Nikolai Ivanovich Getman or Mykola Ivanovich Hetman (, ), an artist, was born in 1917 in Kharkiv, Ukraine, and died at his home in Orel, Russia, in August 2004. He was a prisoner from 1946 to 1953 in forced labor camps in Siberia and Kolyma, where he survived as a result of his ability to sketch for the propaganda requirements of the authorities. He is remembered as one of few artists who has recorded the life of prisoners in the Gulag in the form of paintings.

Early life 
Getman had a difficult childhood in Ukraine, often close to starvation, but from the very beginning was able to develop his natural artistic talents. After graduating from technical college in 1937, he attended the Kharkiv Art College in order to become a professional artist. Three years later he was called up to join the Red Army, where he served until the end of World War II. Shortly after his return, he was arrested for participating in anti-Soviet propaganda as a result of a caricature of Stalin one of his friends had drawn on a cigarette box. He was convicted in January 1946 and sent to the Gulag prison camps in Siberia.

■ Dataset rows ■
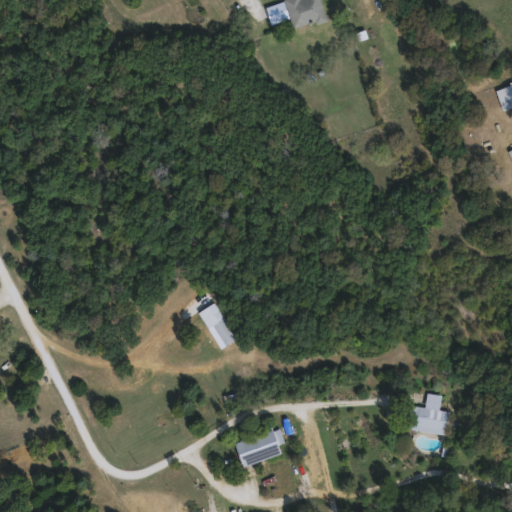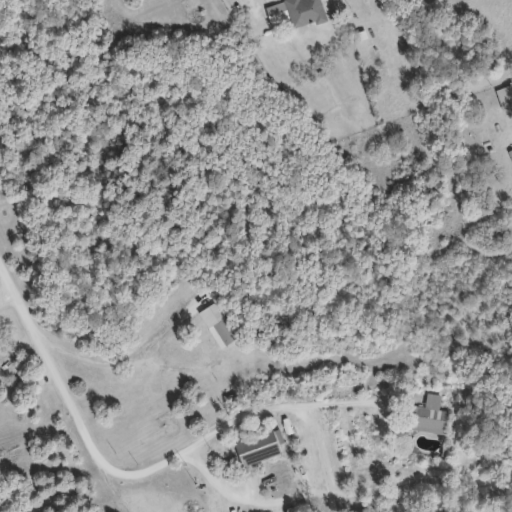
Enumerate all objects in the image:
building: (305, 11)
building: (305, 11)
road: (107, 228)
building: (430, 415)
building: (430, 416)
building: (258, 446)
building: (258, 447)
road: (137, 471)
road: (343, 490)
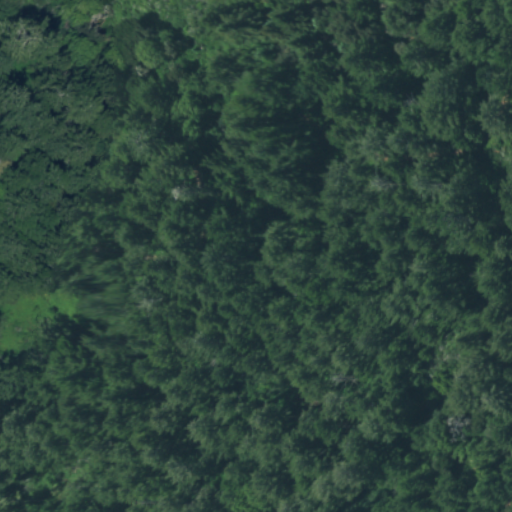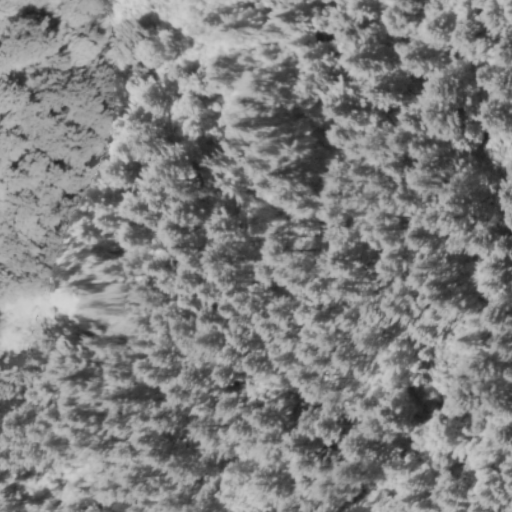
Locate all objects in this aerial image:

■ Problems and tasks ■
A. In the Nikolai Getman biography, what school did he attend after graduating from technical college in 1937?
B. Please carry the Nikolai Getman biography on past its final sentence.
The entries are separate material from the Nikolai Getman biography.

■ The results ■
A. The Kharkiv Art College.

B.
The Gulag legacy 
During the eight years Getman spent at Taishetlag (Siberia) and Svitlag (Kolyma), he started to develop his plan to record the horrors of the camp conditions in the form of paintings. While he could not paint openly in the camps, he took careful note of all that transpired. Even when he started to paint after his release in 1953, he still had to do so in secret as he would otherwise have been convicted once again, perhaps even sentenced to death. In his own words: "I undertook the task because I was convinced that it was my duty to leave behind a testimony to the fate of the millions of prisoners who died"

The Heritage Foundation provides access to all 50 of Getman's paintings together with explanations of their significance. Their impact is especially effective in providing visual representations of the conduct of the camps, the harsh working conditions, the severe climate and the fate of the prisoners themselves.

The Gulag paintings were not shown until 1993 at a private exhibition in the gallery of the Russian Artists' Union in Orel. In 1995, there was a special ceremony in the Turgenev Theatre in Orel where a Getman exhibition entitled "The Gulag in the Eyes of an Artist" was opened in the presence of the artist and Aleksandr Solzhenitsyn, author of The Gulag Archipelago.

In June 1997, the private exhibition "The Gulag in the Eyes of an Artist" was displayed at the U.S. Congress in Washington, D.C.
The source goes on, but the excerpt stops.